This is a very important post from Paul Lyons. This explains to some degree the success of the Mental Toughness 4Cs concept and the MTQPlus measure. Mental Toughness is a (fairly plastic) personality trait which describes how we think when confronted by events. Unlike behaviour how we think is pretty much invisible – we cant see into other peoples heads. and we cant easily see into our own heads. When something stops us we often only know it has stopped us – not why!
One of the reasons feedback from others about yourself, your attributes and your behaviour, is often so valuable is because we can find it difficult to clearly evaluate ourselves.
Take it away Paul.
Recent research undertaken by Dr Simine Vazire, Associate Professor Department of Psychology at the University of Davis, California, shows that whilst people are good at judging their own levels of anxiety and sadness, mainly because they have such direct access to their internal feelings and emotions, they are the worst at evaluating their own levels of intelligence, attractiveness and creativity.
Dr Vazire explains further,
“I think that it’s important to really question the perception that we are our own best experts. Personality is not who you think you are, it’s who you are. Some people think by definition that we are the experts on our personality because we get to write the story, but personality is not the story — it’s the reality. So, you do get to write your own story about how you think you are, and what you tell people about yourself, but there still is a reality out there and it’s the reality that other people will see regardless of what story you believe. We leave traces of our personality all around us – everything we touch we leave traces and a mark of our personality unintentionally.”
For the study, 165 people were given tests of personality, intelligence and of how they reacted to various social situations. The results showed that people were best at judging their own levels of anxiety, which Dr Vazire explained was natural.
“You probably know pretty well your anxiety level, whereas others might not be in the position to judge that because, after all, you can mask your inner feelings. Other people, however, are often better judging your overt behaviour.”

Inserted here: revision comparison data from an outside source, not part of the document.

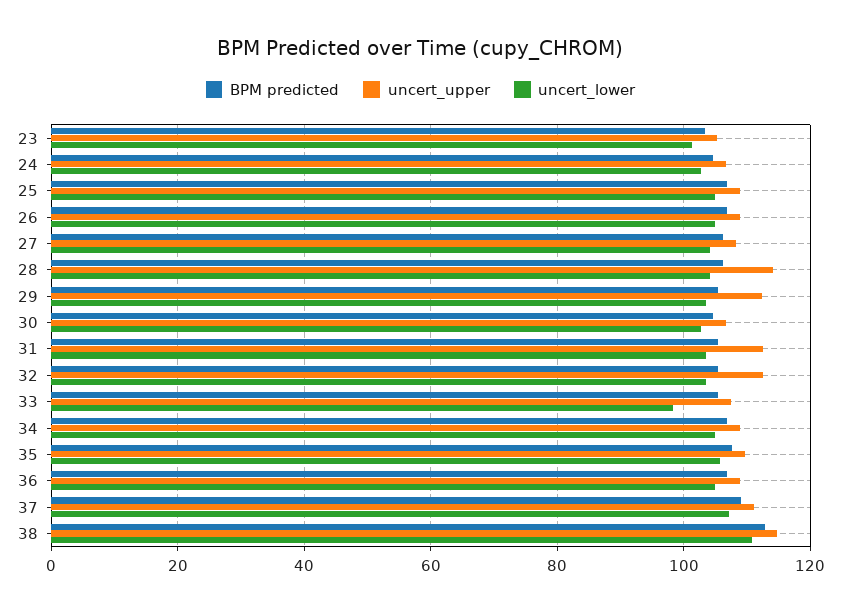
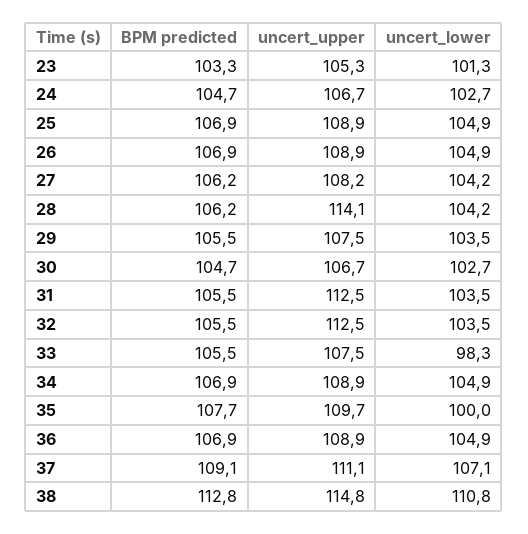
  {
    "BPM predicted": {
      "23": 103.3,
      "24": 104.7,
      "25": 106.9,
      "26": 106.9,
      "27": 106.2,
      "28": 106.2,
      "29": 105.5,
      "30": 104.7,
      "31": 105.5,
      "32": 105.5,
      "33": 105.5,
      "34": 106.9,
      "35": 107.7,
      "36": 106.9,
      "37": 109.1,
      "38": 112.8
    },
    "uncert_upper": {
      "23": 105.3,
      "24": 106.7,
      "25": 108.9,
      "26": 108.9,
      "27": 108.2,
      "28": 114.1,
-     "29": 112,
+     "29": 107.5,
      "30": 106.7,
      "31": 112.5,
      "32": 112.5,
      "33": 107.5,
      "34": 108.9,
      "35": 109.7,
      "36": 108.9,
      "37": 111.1,
      "38": 114.8
    },
    "uncert_lower": {
      "23": 101.3,
      "24": 102.7,
      "25": 104.9,
      "26": 104.9,
      "27": 104.2,
      "28": 104.2,
      "29": 103.5,
      "30": 102.7,
      "31": 103.5,
      "32": 103.5,
      "33": 98.3,
      "34": 104.9,
-     "35": 106,
+     "35": 100,
      "36": 104.9,
      "37": 107.1,
      "38": 110.8
    }
  }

Where people had difficulties, though, was in judging desirable personality traits in themselves, such as attractiveness, intelligence and creativity:
“…there is so much at stake, meaning your life is going to be so much different if you are intelligent or not intelligent, attractive or not. Everybody wants to be seen as intelligent and attractive, but these desirable traits we’re not going to judge accurately in ourselves.”
Dr Vazire explained why these traits are so hard to judge in ourselves:
“We look in the mirror all the time, yet that’s not the same as looking at a photo of someone else. If we spent as much time looking at photos of others as we do ourselves we’d form a much more confident and clear impression of the other’s attractiveness than we would have of our own. Yet after looking in the mirror for five minutes, we’re still left wondering, ‘Am I attractive or not?’ And still, have no clue. And it’s not the case that we all assume that we’re beautiful, right?”

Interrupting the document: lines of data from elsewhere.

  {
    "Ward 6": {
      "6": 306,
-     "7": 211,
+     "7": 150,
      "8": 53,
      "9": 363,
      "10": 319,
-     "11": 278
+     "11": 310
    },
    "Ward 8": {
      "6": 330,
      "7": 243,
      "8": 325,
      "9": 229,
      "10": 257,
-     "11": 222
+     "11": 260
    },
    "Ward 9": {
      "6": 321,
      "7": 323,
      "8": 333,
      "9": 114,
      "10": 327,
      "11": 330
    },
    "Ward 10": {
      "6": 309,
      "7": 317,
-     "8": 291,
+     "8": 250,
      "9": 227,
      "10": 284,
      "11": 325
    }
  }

My take on this study is that it confirms what you would logically think to be true. We usually understand our own feelings and emotions better than others but equally, they can better observe how our behaviour impacts on them and the other people around us. Therefore we need to dig deep inside to evaluate our own feelings and emotions but welcome the feedback from others on how we, and our personality, impacts on them. As a former Manager of mine explained, before he chastised me, “feedback is a gift”.